Natura

Chirotteri e insetti amanti del buio

Meta menardi | F. Tomasinelli

La formazione delle grotte

Circa 200.000 anni fa, durante la terza glaciazione conosciuta col nome di Riss, la Valle Gesso era coperta da due grandi rami glaciali: il primo, detto ghiacciaio di Entracque, era formato dai ghiacciai della Barra, della Rovina e della Trinità; il secondo, quello di Valdieri, era costituito dall’unione del ghiacciaio della Valletta e Valasco con quello della Meris. Le due principali lingue glaciali andavano ad unirsi a monte di Valdieri formando il grande ghiacciaio del Gesso, spesso circa 300 metri e largo quasi due chilometri, che si estendeva fino alla stretta di Andonno.

Nell’ultima glaciazione, detta di Würm, i due rami glaciali rimasero separati tra loro. I detriti portati a valle dai ghiacci sono ancora oggi visibili nei depositi morenici di Esterate, quelli soprastanti la località Piano di Entracque e di Tetti Bandito. In epoche più recenti, sorgenti sotterranee come quella della Dragonera presso l’abitato di Roaschia o quella del Bandito hanno scavato nelle rocce calcaree gallerie e cunicoli formando una fitta rete di grotte carsiche tra le quali appunto le Grotte del Bandito.
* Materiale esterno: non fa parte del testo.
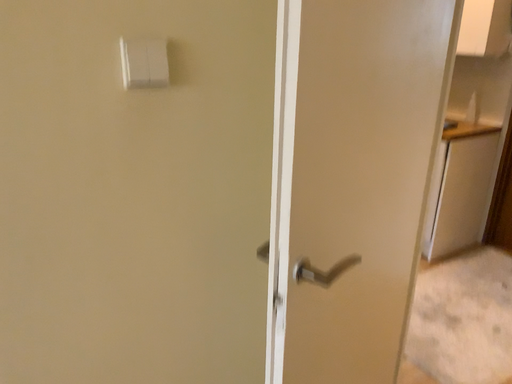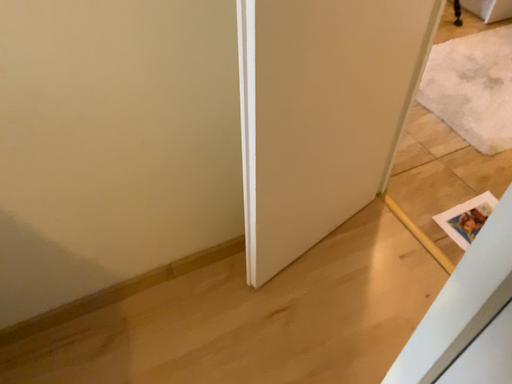
Question: Which way did the camera rotate in the video?

Choices:
 (A) rotated upward
 (B) rotated downward

Answer: (B)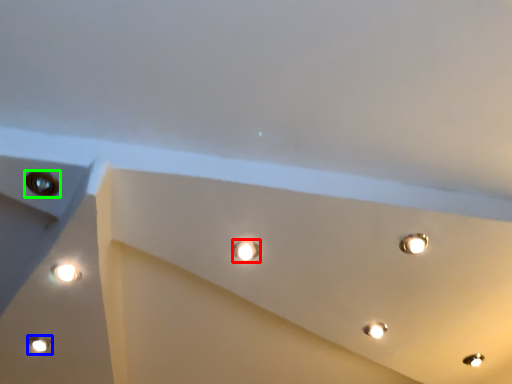
Question: Which is farther away from droplight (highlighted by a red box)? lamp (highlighted by a blue box) or hole (highlighted by a green box)?

Choices:
 (A) lamp
 (B) hole

Answer: (A)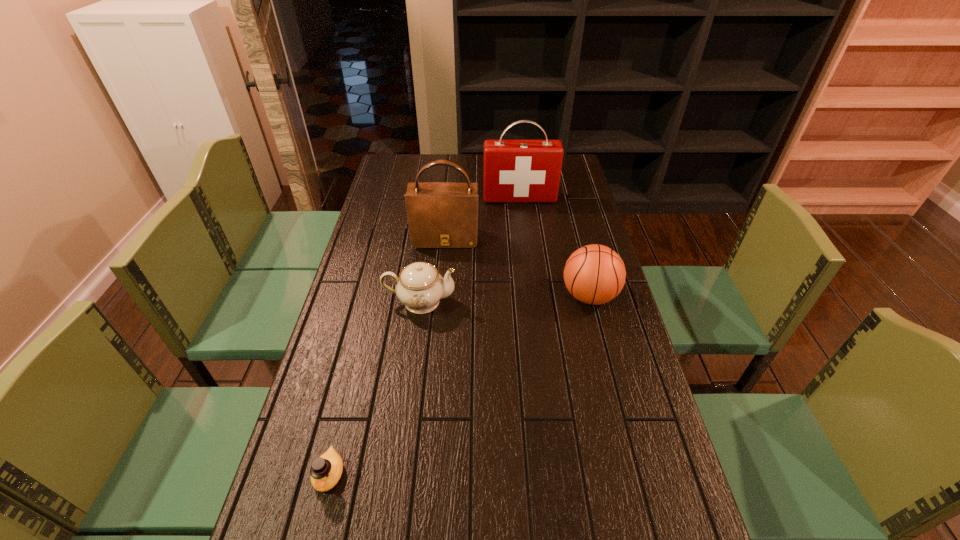
Identify the location of free spot that satisfies the following two spatial constraints: 1. on the front flap of the third shortest object; 2. on the left side of the shoulder bag. The height and width of the screenshot is (540, 960). (440, 296).

Image resolution: width=960 pixels, height=540 pixels. In order to click on free space that satisfies the following two spatial constraints: 1. on the front face of the basketball; 2. on the left side of the farthest object in this screenshot , I will do (x=531, y=296).

You are a GUI agent. You are given a task and a screenshot of the screen. Output one action in this format:
    pyautogui.click(x=<x>, y=<y>)
    Task: Click on the vacant space that satisfies the following two spatial constraints: 1. at the spout of the fourth tallest object; 2. on the front-facing side of the leftmost object
    
    Given the screenshot: What is the action you would take?
    pyautogui.click(x=396, y=474)

Locate an element on the screen. free spot that satisfies the following two spatial constraints: 1. on the front flap of the third shortest object; 2. on the left side of the fourth nearest object is located at coordinates (440, 296).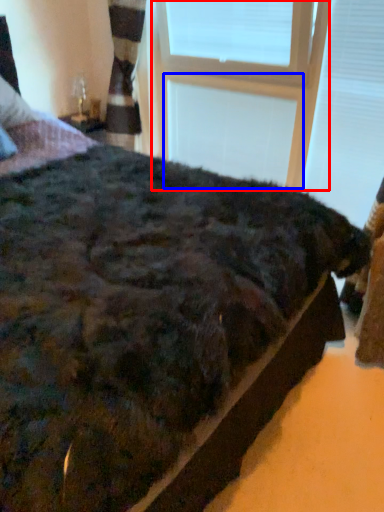
Question: Which of the following is the closest to the observer, window frame (highlighted by a red box) or window frame (highlighted by a blue box)?

Choices:
 (A) window frame
 (B) window frame

Answer: (A)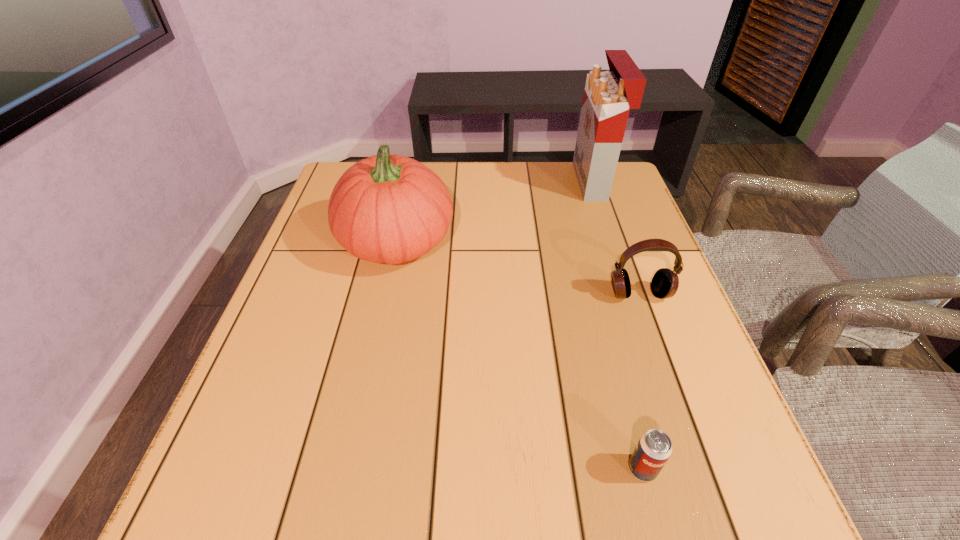
Locate an element on the screen. vacant area that lies between the farthest object and the third tallest object is located at coordinates (616, 238).

Where is `empty space between the tallest object and the leftmost object`? The width and height of the screenshot is (960, 540). empty space between the tallest object and the leftmost object is located at coordinates (494, 211).

This screenshot has height=540, width=960. In order to click on unoccupied area between the beer can and the second farthest object in this screenshot , I will do `click(519, 355)`.

Where is `vacant area that lies between the tallest object and the nearest object`? Image resolution: width=960 pixels, height=540 pixels. vacant area that lies between the tallest object and the nearest object is located at coordinates (618, 325).

At what (x,y) coordinates should I click in order to perform the action: click on blank region between the shortest object and the tallest object. Please return your answer as a coordinate pair (x, y). Looking at the image, I should click on (618, 325).

Locate an element on the screen. This screenshot has width=960, height=540. vacant space in between the farthest object and the headset is located at coordinates (616, 238).

At what (x,y) coordinates should I click in order to perform the action: click on free area in between the headset and the farthest object. Please return your answer as a coordinate pair (x, y). Looking at the image, I should click on (616, 238).

Where is `free point between the tallest object and the second shortest object`? This screenshot has width=960, height=540. free point between the tallest object and the second shortest object is located at coordinates (616, 238).

Where is `object that is the closest to the pumpkin`? object that is the closest to the pumpkin is located at coordinates (665, 282).

Select which object appears as the closest to the second farthest object. Please provide its 2D coordinates. Your answer should be formatted as a tuple, i.e. [(x, y)], where the tuple contains the x and y coordinates of a point satisfying the conditions above.

[(665, 282)]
Nel Quaternario, in un periodo compreso fra i 66.000 e i 30.000 anni fa, la Grotta del Bandito fu abitata da popolazioni di orsi oggi estinti, conosciuti in paleontologia come orsi spelei e orsi delle caverne. Erano creature di notevoli dimensioni: gli esemplari più grandi potevano raggiungere i tre metri e mezzo di altezza eretti sulle zampe posteriori, per un’altezza alla spalla di circa un metro e mezzo.

Si stima che il loro peso potesse raggiungere la tonnellata. Questi numeri collocano l’orso speleo tra i più grandi mammiferi carnivori mai comparsi sulla Terra. Le ossa di questi animali si sono depositate in gran numero sul fondo delle grotte del Bandito, conosciuta fin dall’Ottocento per i suoi ricchi giacimenti fossiliferi. Durante le piene del Gesso le acque invadevano i cunicoli e le sale sotterranee delle grotte, e i detriti da esse trasportati ricoprivano gli scheletri di orso permettendone la fossilizzazione.

Le Grotte del Bandito oggi

La grotta è oggi di interesse biospeleologico, per la presenza di anfibi e vari artropodi rari. Queste grotte sono abitate dal Diplopode Plectogona vignai, dal Chilopode Lithobius scotophilus, dal Carabide Trechino Duvalius carantii ed è facile trovarvi il Carabide troglofilo Sphodropsis ghilianii, sul fondo ghiaioso della cavità, Dolichopoda ligustica sulle pareti, insieme a Limonia nubeculosa e a Lepidotteri dell’associazione parietale. Sebbene non sia stato ancora censito è probabile, sulla base di ritrovamenti effettuati in grotte vicine, la presenza del rarissimo Palpigrade Eukoenenia bonadonai. Sulla volta delle gallerie in prossimità dei numerosi ingressi si possono osservare ragni troglofili come Meta menardi (subtroglofilo) e Nesticus eremita (eutroglofilo). Nelle stesse zone, ma al suolo o sulle pareti, è spesso presente il Geotritone (Speleomantes strinatii, specie inserita nella Direttiva Habitat ed endemismo delle Alpi sudoccidentali.. Inoltre, sono state ritrovate 13 specie diverse di Chirotteri tra cui Rhinolophus ferrumequinum,Rhinolophus hipposideros, Barbastella barbastellus, Myotis myotis, Myotis emarginatus, Myotis nattereri, Nyctalus leisleri, Plecotus auritus.